Background/aims: The pathogenesis of nonalcoholic fatty liver disease (NAFLD) has not be fully elucidated, and the lack of therapeutic strategies for NAFLD is an urgent health problem. Guanine nucleotide binding protein, alpha inhibiting activity polypeptide 3 (GNAI3) participates in several biological processes, but its relationship with lipid metabolism and NAFLD has not yet been reported. We aimed to determine the function of GNAI3 in the development of NAFLD.
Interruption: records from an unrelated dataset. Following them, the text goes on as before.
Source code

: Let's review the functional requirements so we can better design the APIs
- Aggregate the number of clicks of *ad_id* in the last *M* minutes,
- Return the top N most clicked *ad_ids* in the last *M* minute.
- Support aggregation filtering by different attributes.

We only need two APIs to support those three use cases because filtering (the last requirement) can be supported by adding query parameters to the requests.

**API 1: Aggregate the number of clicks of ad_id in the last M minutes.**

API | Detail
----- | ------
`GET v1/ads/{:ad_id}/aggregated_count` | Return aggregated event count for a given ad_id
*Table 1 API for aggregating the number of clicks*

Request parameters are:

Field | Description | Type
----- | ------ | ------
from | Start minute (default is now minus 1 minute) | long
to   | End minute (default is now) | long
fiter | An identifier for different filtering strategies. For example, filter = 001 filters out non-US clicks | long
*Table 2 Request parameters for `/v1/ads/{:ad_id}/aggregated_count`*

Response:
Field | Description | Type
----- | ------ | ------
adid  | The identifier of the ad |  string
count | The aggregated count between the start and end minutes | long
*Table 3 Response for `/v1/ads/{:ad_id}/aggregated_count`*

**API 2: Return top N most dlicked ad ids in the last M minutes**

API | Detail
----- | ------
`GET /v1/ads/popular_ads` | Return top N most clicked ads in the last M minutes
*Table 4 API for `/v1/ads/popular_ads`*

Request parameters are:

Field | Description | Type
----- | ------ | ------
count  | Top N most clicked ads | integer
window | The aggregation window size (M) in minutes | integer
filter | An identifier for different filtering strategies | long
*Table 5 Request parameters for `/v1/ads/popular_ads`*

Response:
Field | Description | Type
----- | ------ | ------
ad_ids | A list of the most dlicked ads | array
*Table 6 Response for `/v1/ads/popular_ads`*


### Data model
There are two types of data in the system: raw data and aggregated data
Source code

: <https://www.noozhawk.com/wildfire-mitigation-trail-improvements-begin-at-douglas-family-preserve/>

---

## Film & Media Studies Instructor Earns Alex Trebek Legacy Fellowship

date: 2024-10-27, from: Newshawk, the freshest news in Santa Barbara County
Methods: Mice were fed a methionine and choline-deficient diet to induce NAFLD. An NAFLD model in HepG2 cells was induced by free fatty acid treatment. GNAI3 levels in HepG2 cells were downregulated by shRNA. Protein levels of related proteins were evaluated by Western blotting, and mRNA levels were determined by quantitative reverse transcription polymerase chain reaction. Hematoxylin and eosin and Oil Red O staining were used to observe histological changes in liver tissue.

Results: The dysregulated hepatic lipid metabolism in the NAFLD mouse model was enhanced by GNAI3 knockout, which also provoked worse liver damage. In the NAFLD model in HepG2 cells, the downregulation of GNAI3 promoted cellular lipid accumulation and enhanced the changes in lipid metabolic enzyme levels.

Conclusions: This study demonstrates that GNAI3 participates in the development of NAFLD in both cellular and mouse models. The data indicate that GNAI3 is a potential new target for the treatment of NAFLD in humans.